Subject: Re: Recent fs instability
To: Chris G. Demetriou <cgd@netbsd.org>
From: Manuel Bouyer <bouyer@antioche.lip6.fr>
List: tech-kern
Date: 10/27/1999 09:52:35
On Mon, Oct 25, 1999 at 06:03:39PM -0700, Chris G. Demetriou wrote:
> Manuel Bouyer <bouyer@antioche.lip6.fr> writes:
> > For record, I've got problems with my ncr board recently. Hardware was stable
> > before and I did'nt change anything. The problem is an 'assertion failed'
> > in the ncr driver, which turn out to be a null pointer. I didn't look
> > closely yet but it seems that this null pointer can't be caused by hardware
> > problem.
> 
> what line was it from?

Soory for the delay, it was at home.
It's line 6731 in ncr.c * (seems to be 6733 now):
        default:
                /*
                **      lookup the ccb   
                */
                dsa = INL (nc_dsa);
                cp = np->ccb;
                while (cp && (CCB_PHYS (cp, phys) != dsa))
                        cp = cp->link_ccb;

                assert (cp);    
                if (!cp)
                        goto out;
                assert (cp == np->ncb_dma->header.cp);
                if (cp != np->ncb_dma->header.cp)
                        goto out;
        }

This seems to happen for multiple tranfers only: I can dd from the raw device
or work a bit on a mounted part  without much troubles.
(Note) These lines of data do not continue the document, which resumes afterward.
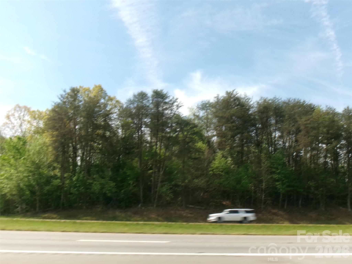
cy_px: 132
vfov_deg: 33.6
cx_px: 176
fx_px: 437
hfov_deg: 43.9
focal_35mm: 43
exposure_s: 1/80
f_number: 12.5
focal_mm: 7.8
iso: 100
But once there are
some dirty buffer, a 'sync' will reliably trigger the problem.

The odd part is that this failed tranfer is not noticed by the upper level:
If I keep working on this fs after this message I'm sure to get a panic from
the filesystem after a few minutes at best, and fsck shows duplicate blocks.

If I unmount the fs just after the 'assertion failed' message fsck finds
in the allocated inode/block maps.


--
Manuel Bouyer, LIP6, Universite Paris VI.           Manuel.Bouyer@lip6.fr
--